Friday, November 25, 2011

Click It. BEAT picks of the week.

My six-year-old linen Pottery Barn duvet cover finally got so worn/thin it tore, so I'm in the market for a new one. Ever since spotting it in Wall Street: Money Never Sleeps, I've loved the idea of the one from The Bowery Hotel (above) at home.

Speaking of The Bowery, my take on a pasta dish from their restaurant, Gemma.

And more food talk -- what to do with your Thanksgiving leftovers.

If you're looking for something gripping to read -- Joan Didion's Blue Nights.

Two films to see this weekend -- A Dangerous Method, and The Artist.

Confession: I tried a chia seed Kombucha (I was so excited to see a grape flavor on the shelf, even the abundance of seeds didn't stop me!) today and was NOT into it. Recommendation: stick with the original.

Bazaar magazine Editor-in-Chief Glenda Bailey will be at Book Soup on Sunday afternoon (4:00 p.m.) discussing and signing Harper's Bazaar: Greatest Hits.

-- Leslie Anne Wiggins

Photo credit: concierge.com


Thursday, July 7, 2011

Eat In. Pasta with green vegetables.

I had a delicious pasta dish (Tagliatelle alla Primavera) on Saturday at Gemma in NYC. By Tuesday night, I was trying (and pretty successfully at that) to recreate it in my own kitchen.

Ingredients: Barilla fettuccine, one small squash, half a bunch of asparagus, one clove of fresh garlic, Colavita extra virgin olive oil, butter, Parmesan, salt, and pepper.

DATA SECTION:

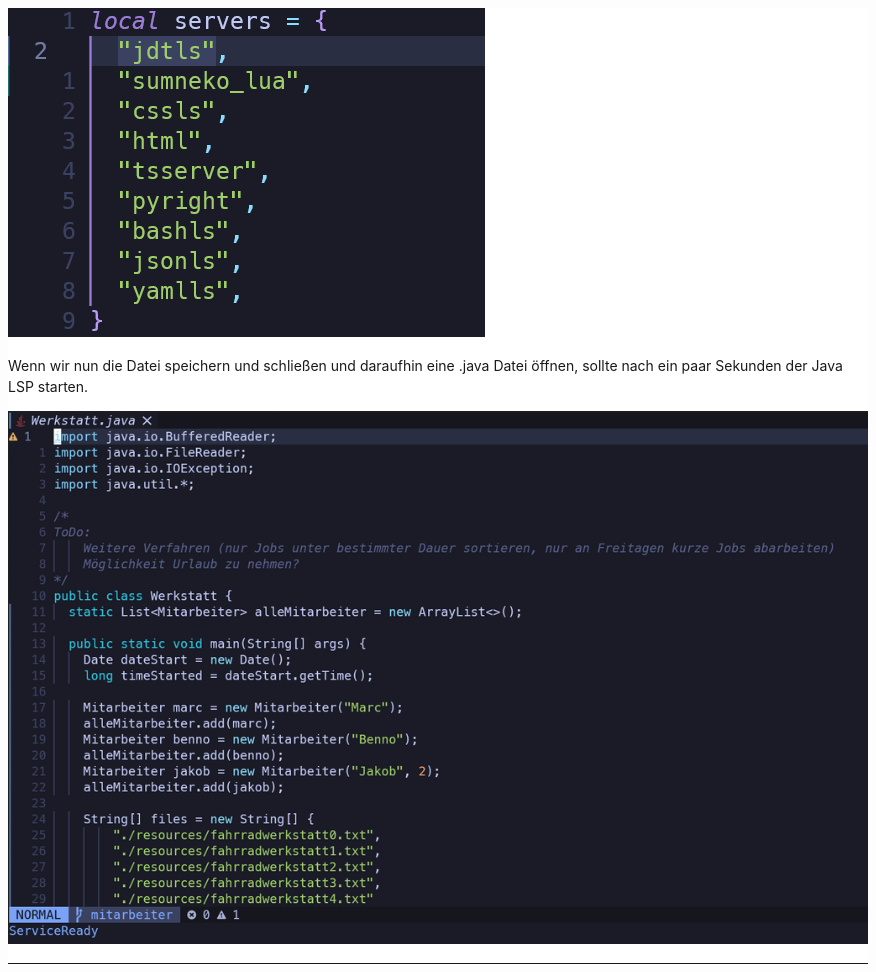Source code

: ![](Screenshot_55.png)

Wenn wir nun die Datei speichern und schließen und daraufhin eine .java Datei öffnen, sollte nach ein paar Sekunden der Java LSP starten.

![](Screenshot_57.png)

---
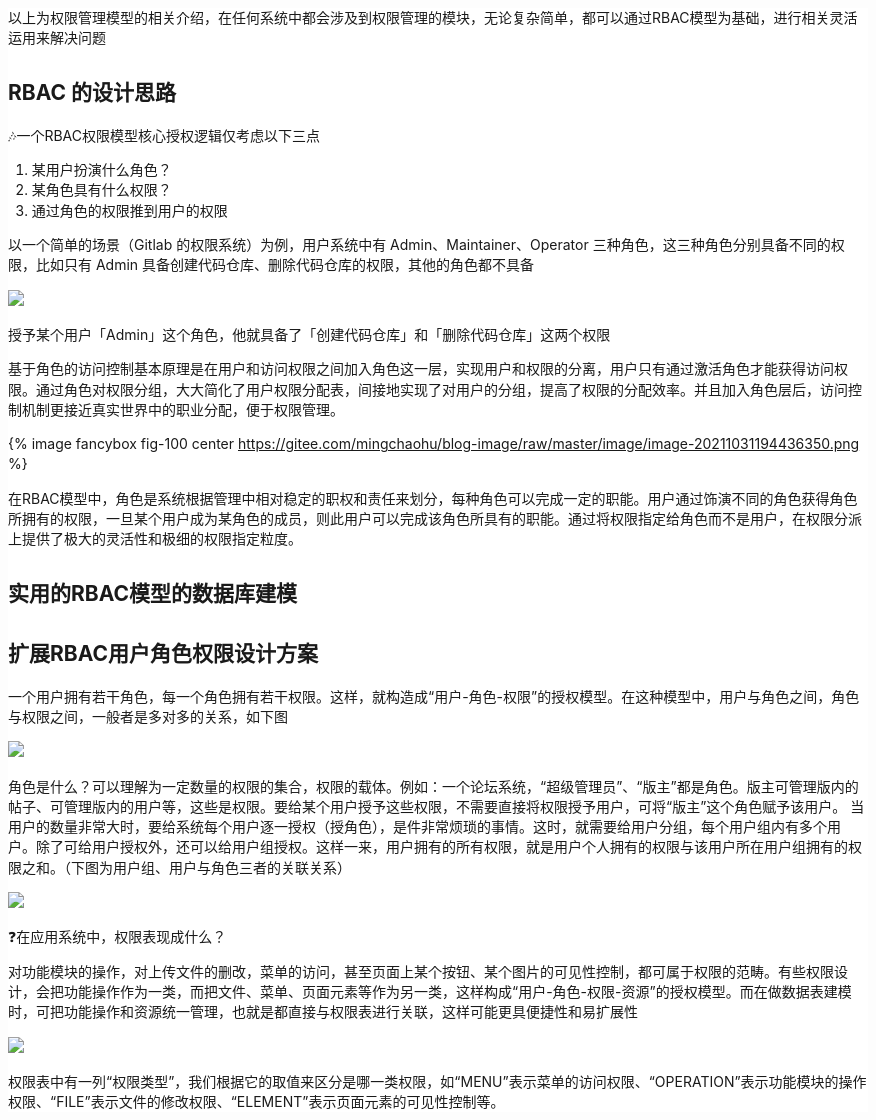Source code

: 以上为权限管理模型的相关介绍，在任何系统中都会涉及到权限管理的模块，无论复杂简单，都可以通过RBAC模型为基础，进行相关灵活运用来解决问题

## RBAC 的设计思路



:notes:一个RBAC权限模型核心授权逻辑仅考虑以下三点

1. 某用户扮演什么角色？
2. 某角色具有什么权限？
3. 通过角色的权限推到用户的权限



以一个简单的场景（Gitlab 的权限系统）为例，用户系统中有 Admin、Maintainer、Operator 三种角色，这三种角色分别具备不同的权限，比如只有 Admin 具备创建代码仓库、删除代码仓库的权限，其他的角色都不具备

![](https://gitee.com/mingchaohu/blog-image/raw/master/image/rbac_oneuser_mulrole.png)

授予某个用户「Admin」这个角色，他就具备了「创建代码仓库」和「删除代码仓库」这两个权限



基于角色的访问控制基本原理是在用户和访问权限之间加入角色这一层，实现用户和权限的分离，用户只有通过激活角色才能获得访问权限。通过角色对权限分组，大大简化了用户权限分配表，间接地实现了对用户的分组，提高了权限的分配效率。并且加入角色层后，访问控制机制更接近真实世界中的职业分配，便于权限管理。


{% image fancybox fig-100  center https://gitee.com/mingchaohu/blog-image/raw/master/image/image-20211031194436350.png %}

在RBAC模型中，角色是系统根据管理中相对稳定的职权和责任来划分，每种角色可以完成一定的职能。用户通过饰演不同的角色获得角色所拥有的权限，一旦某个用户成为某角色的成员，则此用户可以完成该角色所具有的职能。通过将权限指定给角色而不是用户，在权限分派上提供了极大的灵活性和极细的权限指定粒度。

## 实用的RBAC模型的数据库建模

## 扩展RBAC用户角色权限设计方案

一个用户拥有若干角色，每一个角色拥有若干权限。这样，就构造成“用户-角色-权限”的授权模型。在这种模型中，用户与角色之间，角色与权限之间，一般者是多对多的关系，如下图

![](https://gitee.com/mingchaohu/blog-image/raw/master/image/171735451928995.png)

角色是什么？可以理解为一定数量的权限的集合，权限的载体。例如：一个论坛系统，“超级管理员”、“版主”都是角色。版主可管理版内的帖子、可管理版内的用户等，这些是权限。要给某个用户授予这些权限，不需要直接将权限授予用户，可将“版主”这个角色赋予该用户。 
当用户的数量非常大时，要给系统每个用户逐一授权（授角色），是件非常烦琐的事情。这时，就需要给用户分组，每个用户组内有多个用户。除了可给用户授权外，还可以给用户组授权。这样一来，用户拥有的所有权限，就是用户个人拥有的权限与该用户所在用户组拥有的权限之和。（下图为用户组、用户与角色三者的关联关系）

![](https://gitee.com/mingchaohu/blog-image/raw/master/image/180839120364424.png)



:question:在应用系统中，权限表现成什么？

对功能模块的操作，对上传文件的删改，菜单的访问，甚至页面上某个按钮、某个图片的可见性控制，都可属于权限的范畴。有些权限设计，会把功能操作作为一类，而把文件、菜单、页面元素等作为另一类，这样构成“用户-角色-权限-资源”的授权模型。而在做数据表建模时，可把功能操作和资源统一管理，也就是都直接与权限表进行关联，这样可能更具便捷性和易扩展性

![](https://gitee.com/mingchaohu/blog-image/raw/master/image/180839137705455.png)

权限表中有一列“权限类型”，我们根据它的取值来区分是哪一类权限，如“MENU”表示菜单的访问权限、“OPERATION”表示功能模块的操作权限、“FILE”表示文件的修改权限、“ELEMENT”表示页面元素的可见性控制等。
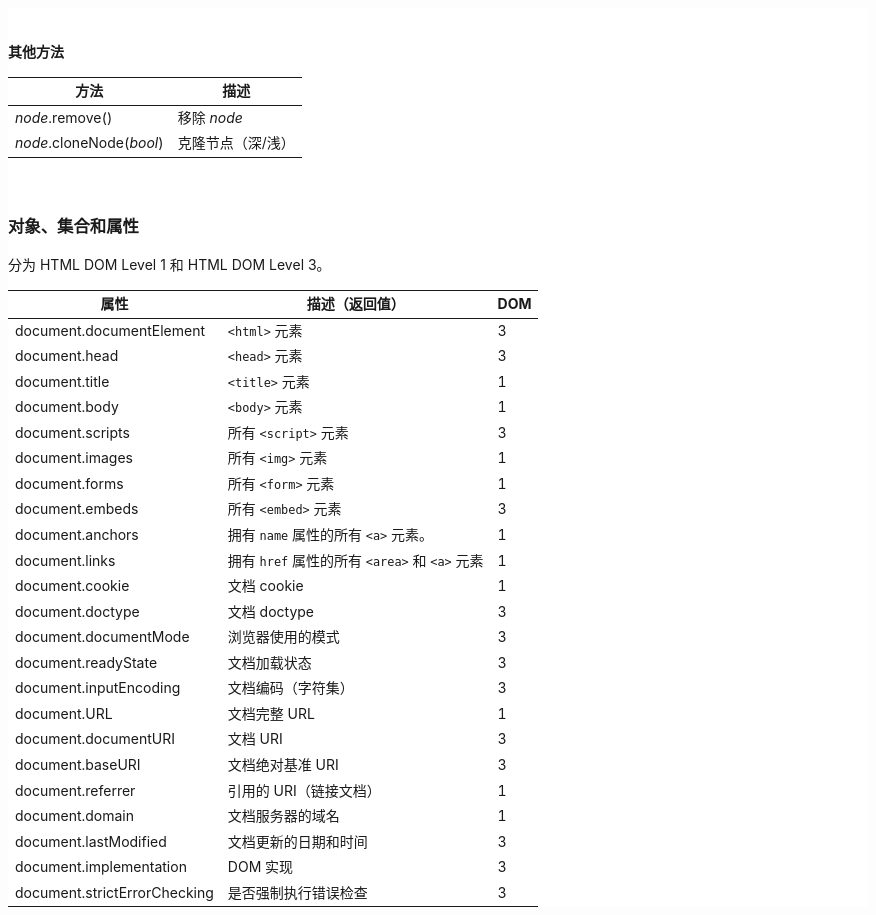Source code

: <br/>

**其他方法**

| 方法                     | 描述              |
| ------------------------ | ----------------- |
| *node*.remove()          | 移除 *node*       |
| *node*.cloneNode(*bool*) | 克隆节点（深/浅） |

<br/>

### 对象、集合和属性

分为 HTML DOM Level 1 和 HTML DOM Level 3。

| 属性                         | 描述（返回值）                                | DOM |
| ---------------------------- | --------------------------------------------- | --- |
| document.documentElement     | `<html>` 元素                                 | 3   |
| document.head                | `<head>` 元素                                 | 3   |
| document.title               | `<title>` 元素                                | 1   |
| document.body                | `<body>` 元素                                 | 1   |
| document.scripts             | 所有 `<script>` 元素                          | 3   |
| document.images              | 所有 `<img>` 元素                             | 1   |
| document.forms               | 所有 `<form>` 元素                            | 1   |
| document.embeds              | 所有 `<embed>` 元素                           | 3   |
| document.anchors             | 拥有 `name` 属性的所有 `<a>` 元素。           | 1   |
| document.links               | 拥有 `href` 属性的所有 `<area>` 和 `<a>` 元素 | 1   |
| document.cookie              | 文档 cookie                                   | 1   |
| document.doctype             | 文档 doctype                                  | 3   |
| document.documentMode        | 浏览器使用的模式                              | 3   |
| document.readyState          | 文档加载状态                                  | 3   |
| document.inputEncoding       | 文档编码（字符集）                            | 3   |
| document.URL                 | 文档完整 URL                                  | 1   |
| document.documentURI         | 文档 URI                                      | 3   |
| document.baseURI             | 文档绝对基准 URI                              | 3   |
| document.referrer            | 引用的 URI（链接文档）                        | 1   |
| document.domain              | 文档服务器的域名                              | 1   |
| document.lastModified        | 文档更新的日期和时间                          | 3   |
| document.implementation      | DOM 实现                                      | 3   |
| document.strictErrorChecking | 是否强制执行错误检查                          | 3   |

INSTRUCTION 1:
According to the blog post, when will Glenda Bailey be at Book Soup?
INSTRUCTION 2:
Rewrite the passage of the blog post starting at "Confession: I tried" and ending at "with the original.", swapping "grape" for "mango".
The items are separate material, apart from the blog post.

FINAL ANSWER 1:
Sunday afternoon at 4:00 p.m.

FINAL ANSWER 2:
Confession: I tried a chia seed Kombucha (I was so excited to see a mango flavor on the shelf, even the abundance of seeds didn't stop me!) today and was NOT into it. Recommendation: stick with the original.